Ohr’s most sought-after works combine a colorful glaze and interesting form, with an aspect of funk or folly—like the half vase and the red, ring-shaped bottle that the Crystal Bridges Museum of American Art acquired from Rago in 2023 for $63,000 and $69,300, respectively, from the collection of Robert Ellison Jr. Ohr’s unglazed bisque pieces that show the natural marbleization of the clay, once considered unfinished, are now regarded as among the best of his practice, reflecting the maturation of the market. The highest auction price for a bisque piece is $69,300, achieved in that same Rago sale.

One factor that might be keeping Ohr’s prices depressed is the diminutive scale of the works. Almost all of the top prices at auction have been achieved for examples that are six inches or taller. But, as Rago told me, “Scale doesn’t make them better.” After Ohr gave up pottery, he stored his artworks in the attic of his studio, which his sons later turned into an automotive repair shop. Sixty years later, Jim Carpenter, a New Jersey antiques dealer and barber (he cut hair amidst old cars and bicycles), paid the sons $30,000 for all but a few hundred pieces and drove the cache of work north in a semitruck. Given that some of the pieces are as thin as potato chips, their survival up to that point is a marvel. Carpenter started selling them out of his shop for between $50 and $200 apiece, benefitting from a surge in interest in the arts and crafts movement in the early 1970s. Jordan-Volpe Gallery brought Ohr’s work to SoHo, then the center of the art market, across from Leo Castelli’s gallery. Some of the art intelligentsia, including Whitney, Irving Blum, Andy Warhol, and Jasper Johns, bought them. But at the time, Ohr’s market was mostly arts and crafts collectors, like Rutgers professor Martin Eidelberg, who just donated his trove of European ceramics to the Met.
Works by George Ohr from the collection of Donald Hecht. Photo: Courtesy of Rago Auctions

Works by George Ohr from the collection of Donald Hecht. Photo: Courtesy of Rago Auctions

Today, Ohr’s buyers include modern art collectors and museums like the Met, LACMA, MoMA and the de Young in San Francisco. “That’s why Ohr’s market keeps going,” Rago told me. “New people are entering the market.” In 2023, Rago sold 140 ceramics from Ellison’s collection that were not included in his donation of some 600 works to the Met. A grouping of 20 pieces by Ohr in the sale made $795,060, more than five times the aggregate estimate of $157,500. Two works sold for more than $100,000 but did not beat the 2006 record.

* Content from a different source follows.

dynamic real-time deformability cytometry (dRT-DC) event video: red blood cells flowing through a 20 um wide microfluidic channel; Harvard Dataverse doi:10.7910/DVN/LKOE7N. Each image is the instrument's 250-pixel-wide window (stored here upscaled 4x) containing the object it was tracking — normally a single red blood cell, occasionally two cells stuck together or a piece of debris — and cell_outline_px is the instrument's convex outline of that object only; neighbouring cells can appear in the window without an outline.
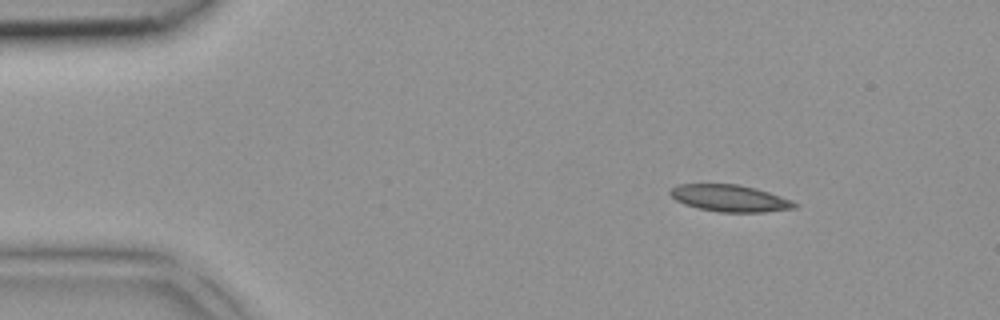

In 2021, the New National Museum of Monaco featured Ohr in the exhibition Artifices instables, Stories of ceramics, highlighting the diversity of practice in the medium. Among the works on view was a rare miniature vase by Ohr that the Fiorucci Foundation bought from Rago for $10,625 in 2020. “His work is now in museums in London, Amsterdam, and France,” said Rago. “Just like how the Brits discovered American blues, I think Ohr has to be discovered by [more] non-Americans.”